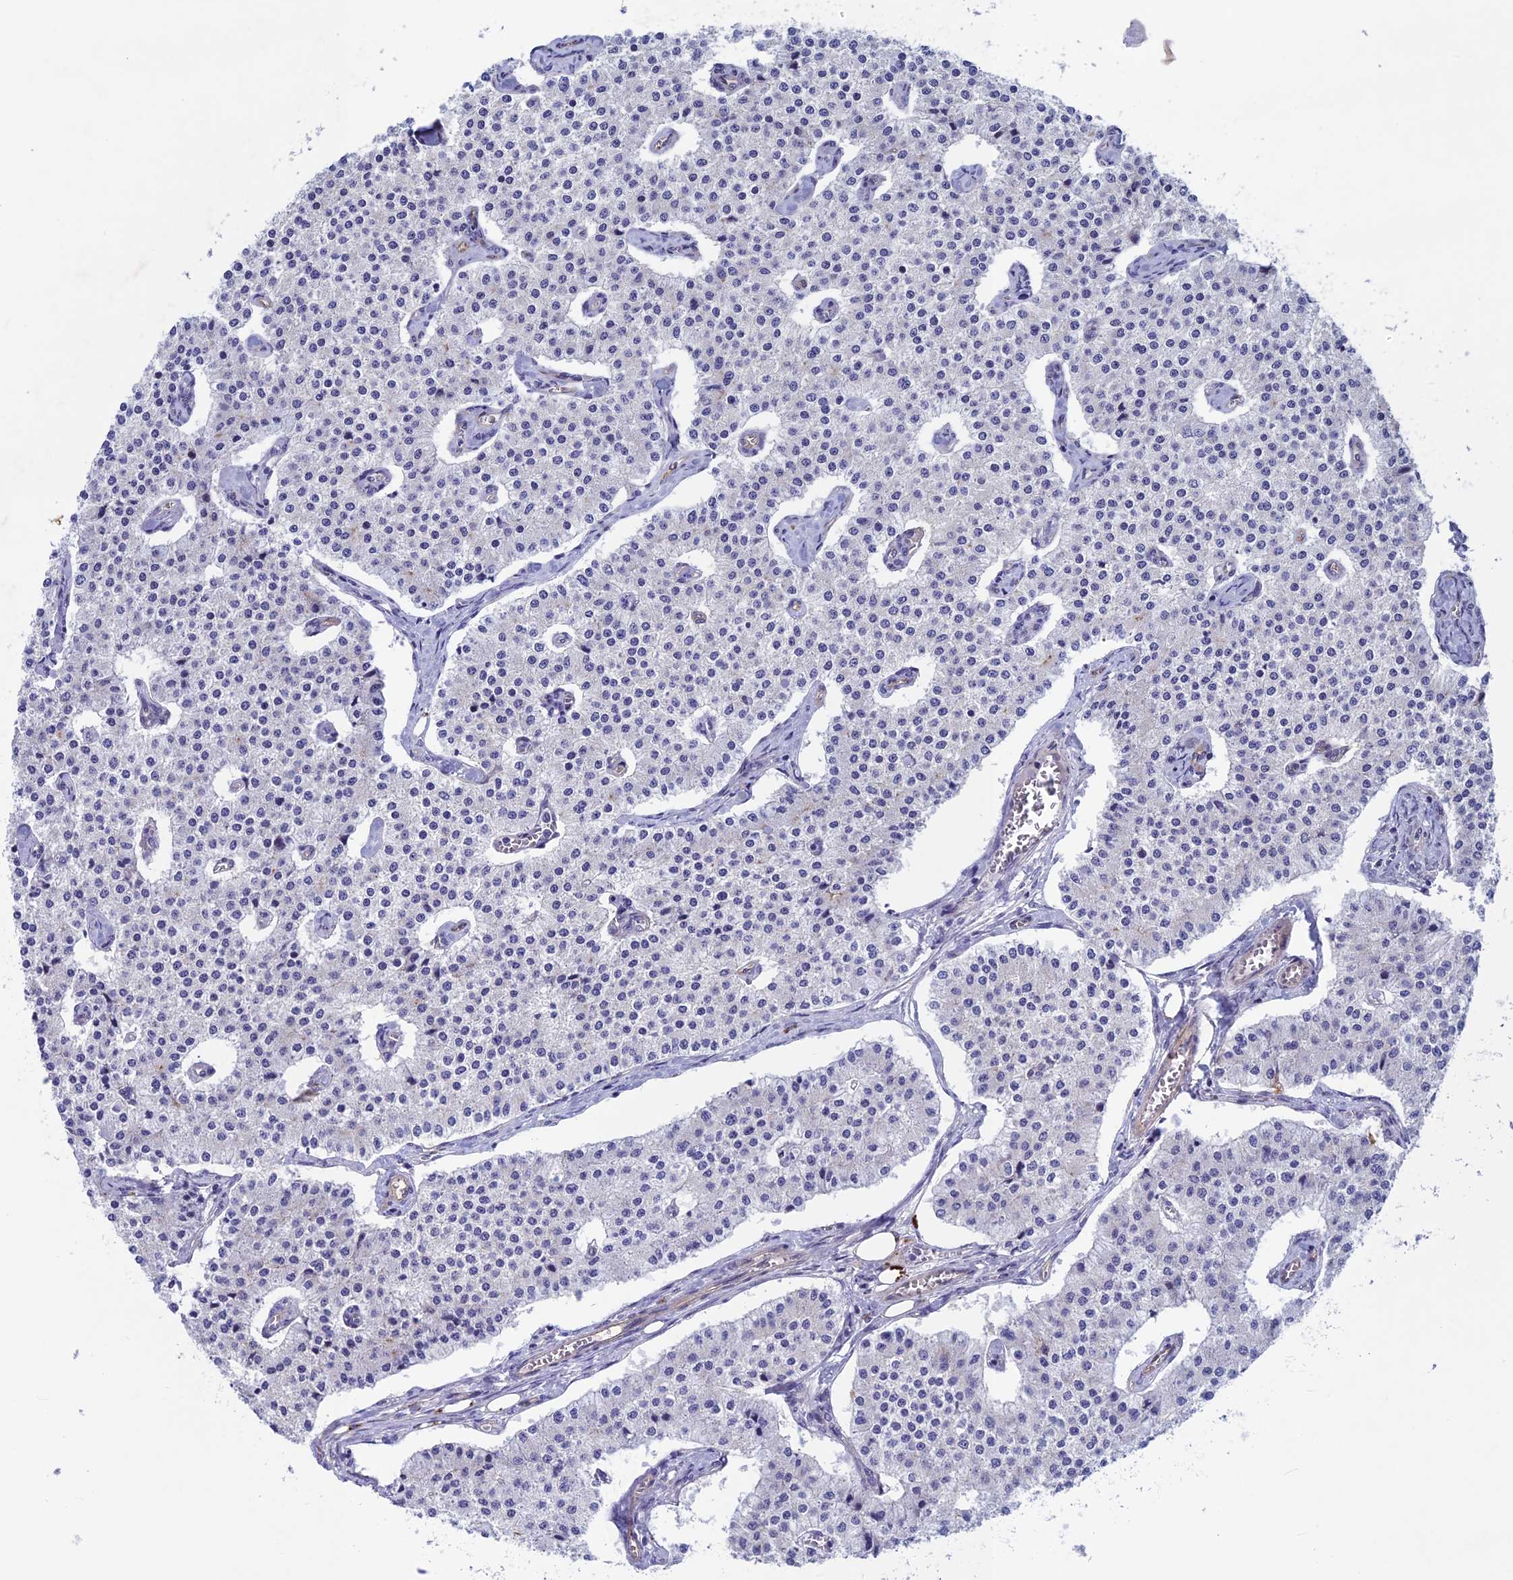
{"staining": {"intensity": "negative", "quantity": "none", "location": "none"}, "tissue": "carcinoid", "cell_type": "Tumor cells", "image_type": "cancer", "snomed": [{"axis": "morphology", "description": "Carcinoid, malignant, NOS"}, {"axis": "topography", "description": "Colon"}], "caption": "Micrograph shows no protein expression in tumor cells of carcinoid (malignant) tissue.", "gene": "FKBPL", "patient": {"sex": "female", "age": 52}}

---

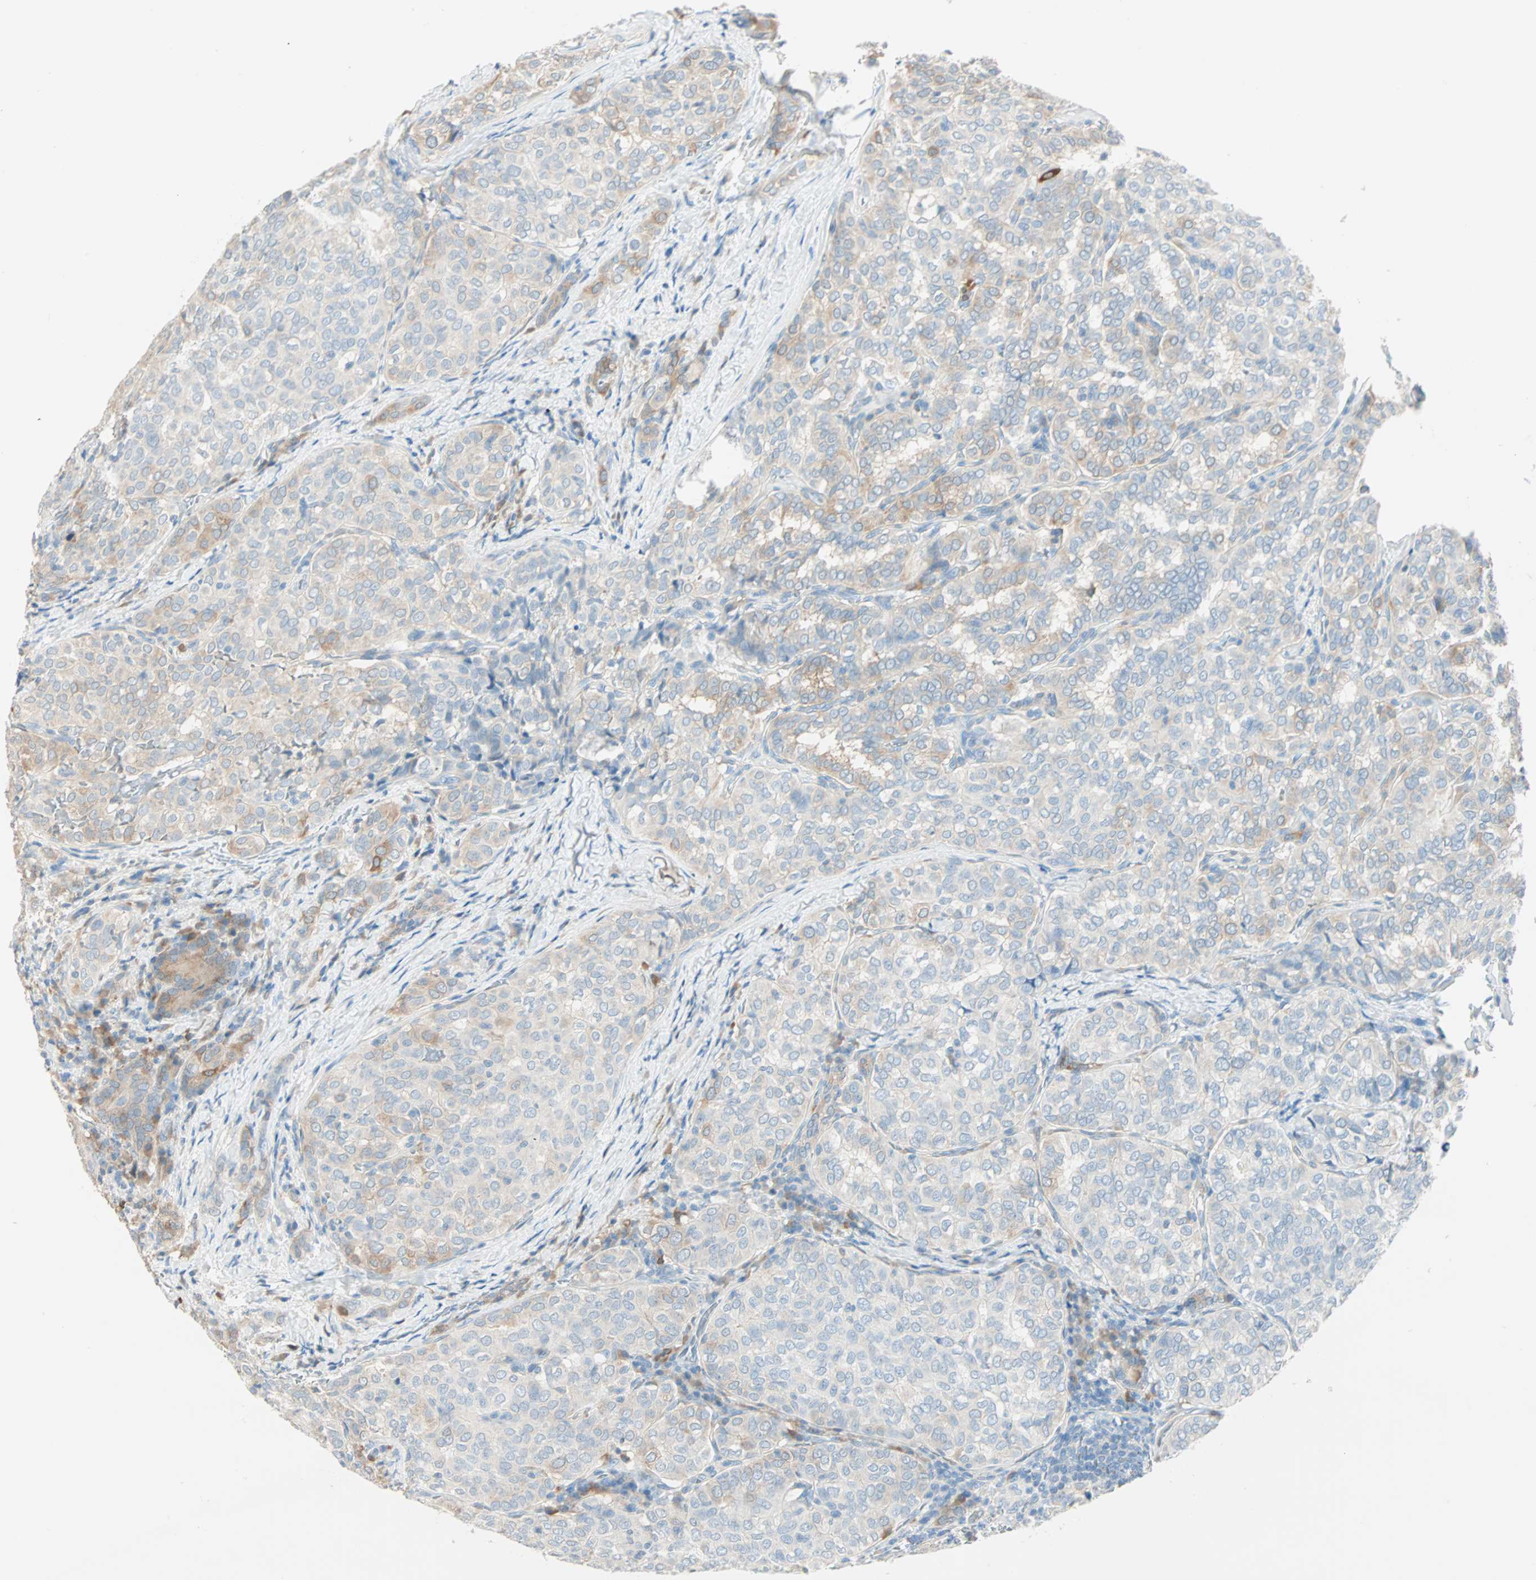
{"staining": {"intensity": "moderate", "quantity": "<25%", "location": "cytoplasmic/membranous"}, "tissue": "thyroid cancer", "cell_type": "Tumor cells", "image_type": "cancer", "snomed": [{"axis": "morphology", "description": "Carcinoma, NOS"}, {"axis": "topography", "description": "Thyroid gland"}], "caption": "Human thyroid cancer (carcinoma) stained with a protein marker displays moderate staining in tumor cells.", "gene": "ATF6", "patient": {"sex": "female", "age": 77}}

* * *

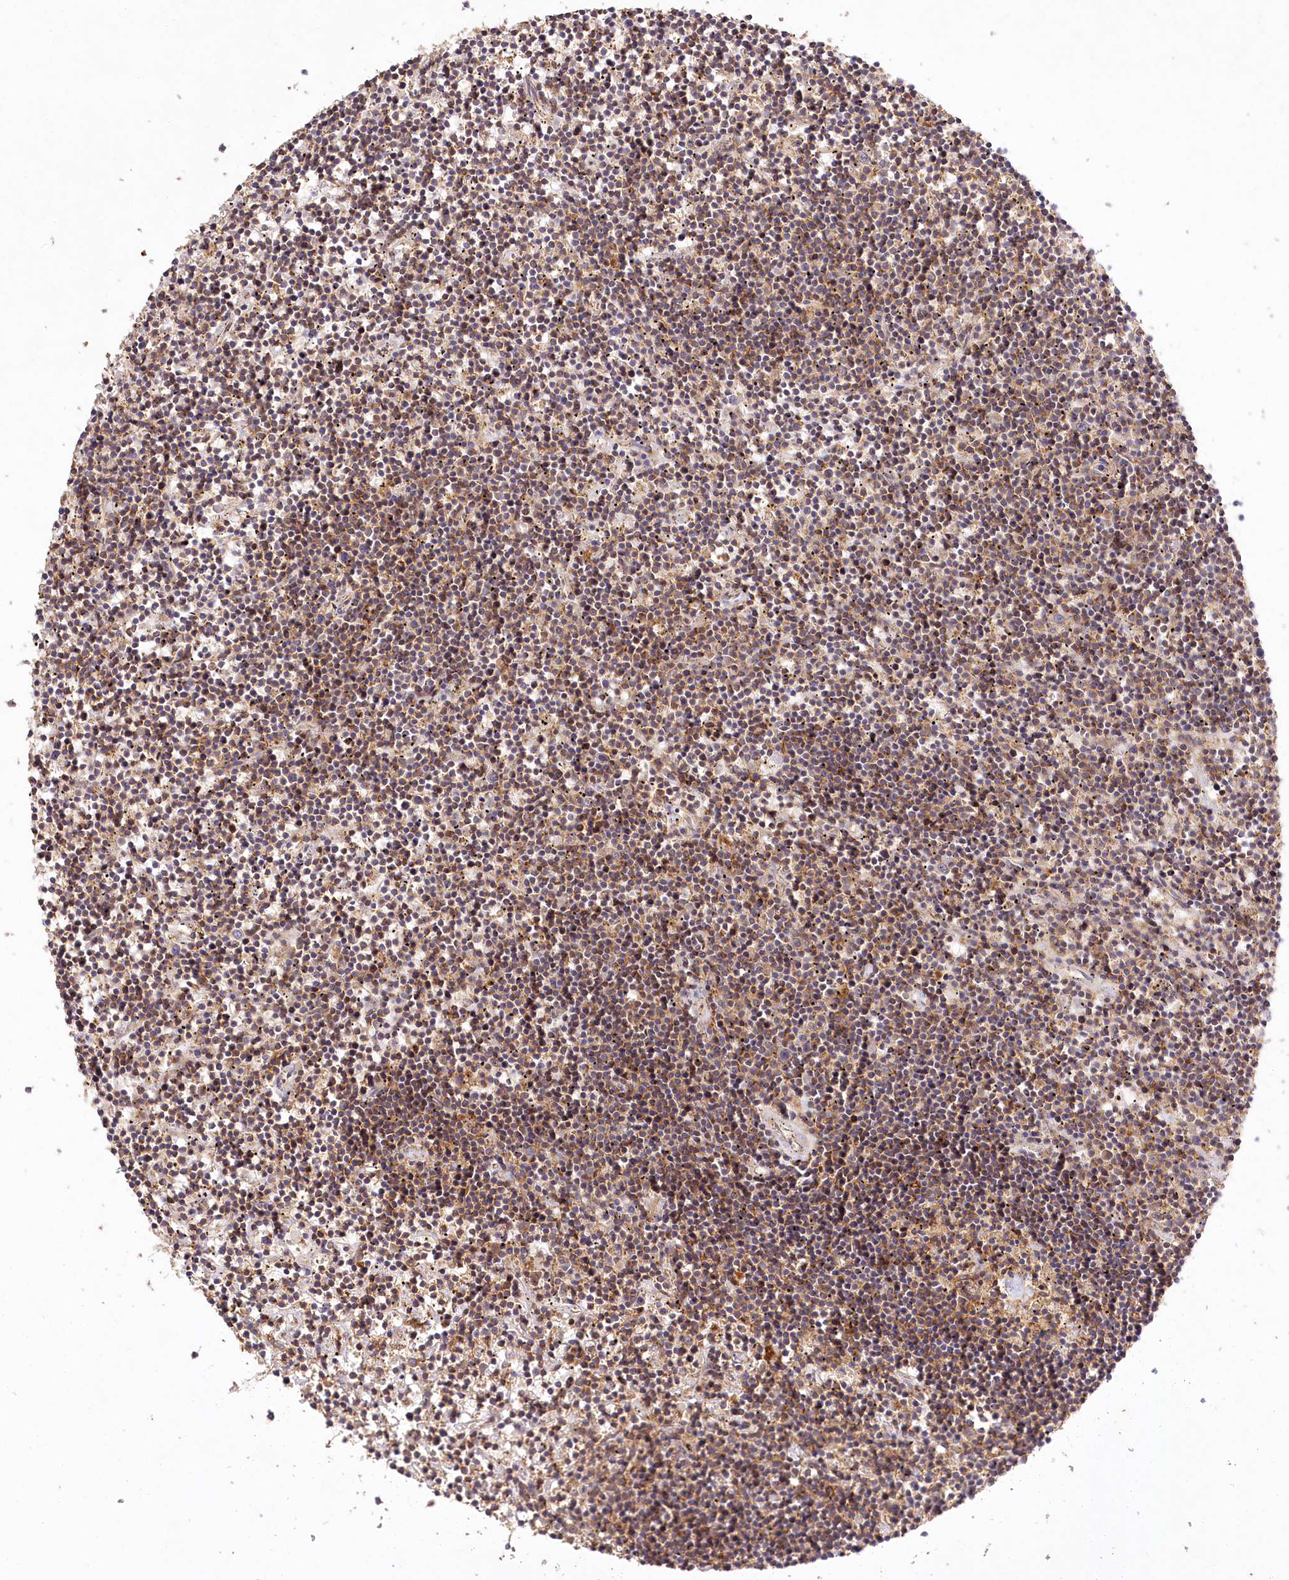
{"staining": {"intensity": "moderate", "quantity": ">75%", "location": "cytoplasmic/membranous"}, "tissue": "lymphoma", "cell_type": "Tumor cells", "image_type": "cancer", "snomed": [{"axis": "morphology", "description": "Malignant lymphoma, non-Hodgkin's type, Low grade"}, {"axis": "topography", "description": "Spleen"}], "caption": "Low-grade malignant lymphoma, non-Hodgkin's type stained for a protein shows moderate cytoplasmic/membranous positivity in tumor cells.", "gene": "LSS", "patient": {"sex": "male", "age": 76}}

◆ **Work instruction**: Return all lines of the material above in which the word "female" occurs.

◆ **Reply to the task**:
{"staining": {"intensity": "negative", "quantity": "none", "location": "none"}, "tissue": "carcinoid", "cell_type": "Tumor cells", "image_type": "cancer", "snomed": [{"axis": "morphology", "description": "Carcinoid, malignant, NOS"}, {"axis": "topography", "description": "Colon"}], "caption": "Micrograph shows no protein expression in tumor cells of carcinoid (malignant) tissue.", "gene": "FKBPL", "patient": {"sex": "female", "age": 52}}
{"staining": {"intensity": "moderate", "quantity": "<25%", "location": "cytoplasmic/membranous"}, "tissue": "thyroid cancer", "cell_type": "Tumor cells", "image_type": "cancer", "snomed": [{"axis": "morphology", "description": "Carcinoma, NOS"}, {"axis": "topography", "description": "Thyroid gland"}], "caption": "Human thyroid cancer (carcinoma) stained with a protein marker displays moderate staining in tumor cells.", "gene": "ATF6", "patient": {"sex": "female", "age": 77}}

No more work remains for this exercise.